TO DO: Please copy the lines below word for word, leaving out the pictures.

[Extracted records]
>>>>>
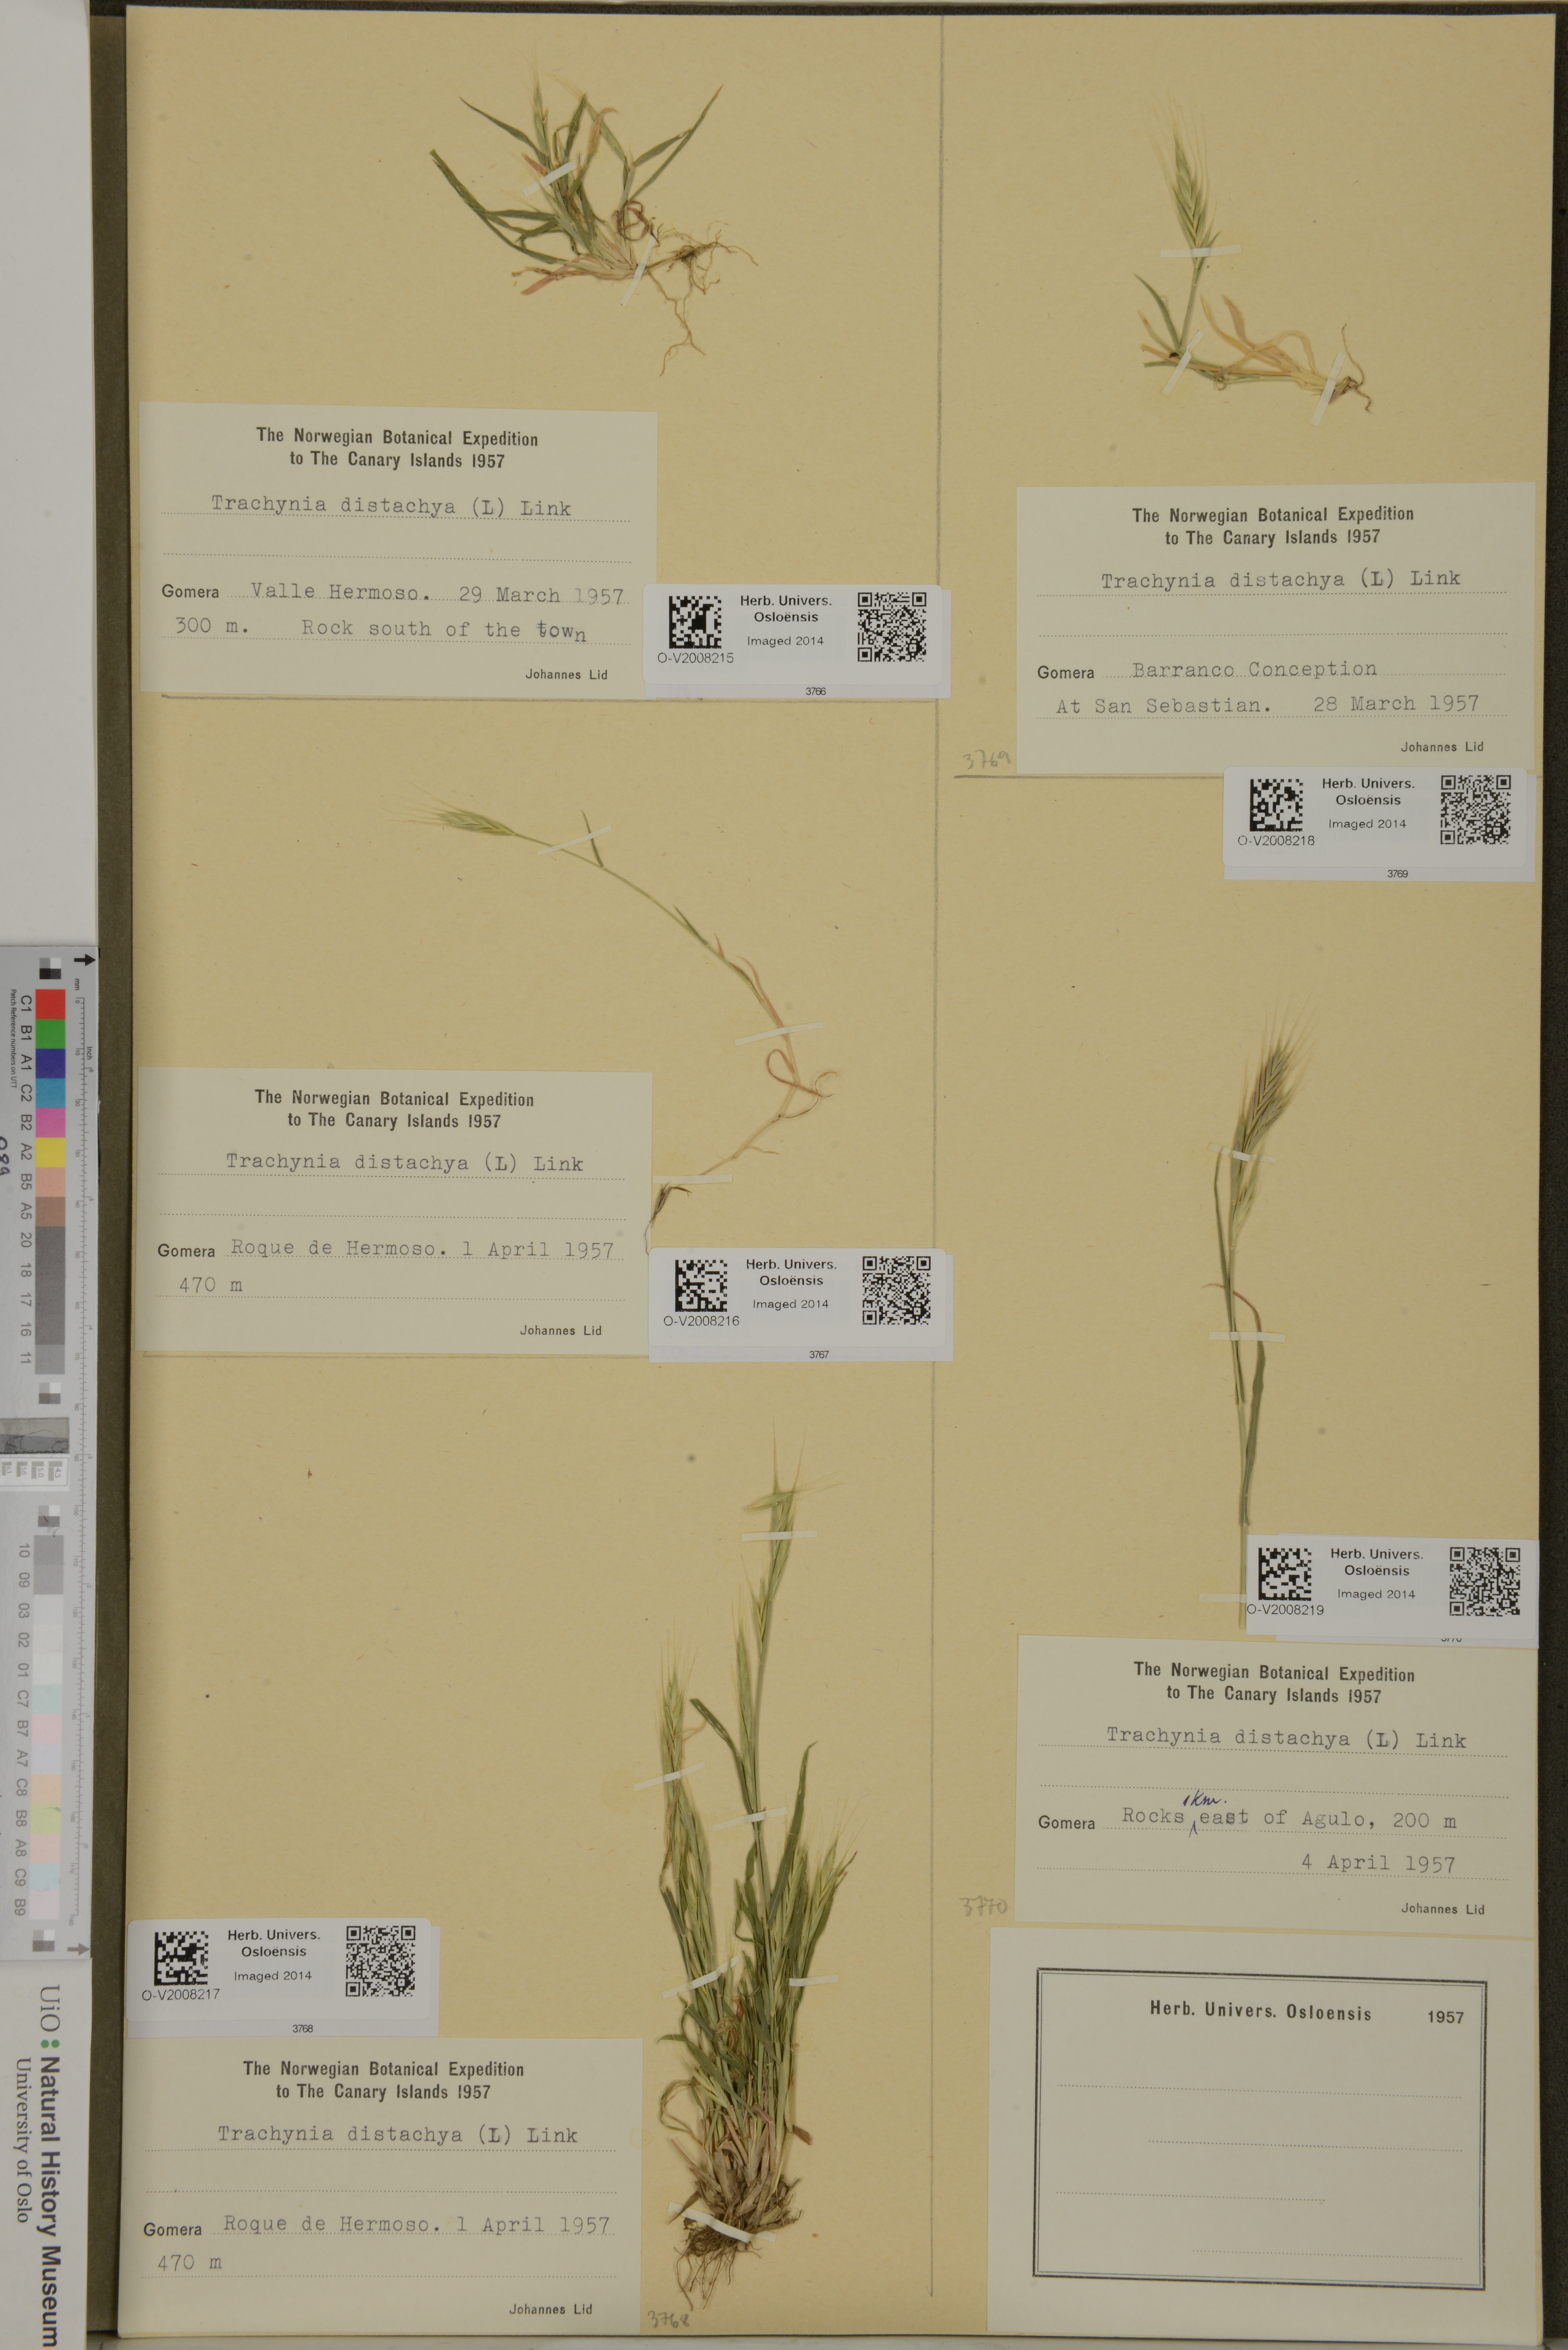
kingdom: Plantae
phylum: Tracheophyta
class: Liliopsida
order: Poales
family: Poaceae
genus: Brachypodium
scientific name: Brachypodium distachyon
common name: Stiff brome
<<<<<
COMPLETE RESPONSE:
kingdom: Plantae
phylum: Tracheophyta
class: Liliopsida
order: Poales
family: Poaceae
genus: Brachypodium
scientific name: Brachypodium distachyon
common name: Stiff brome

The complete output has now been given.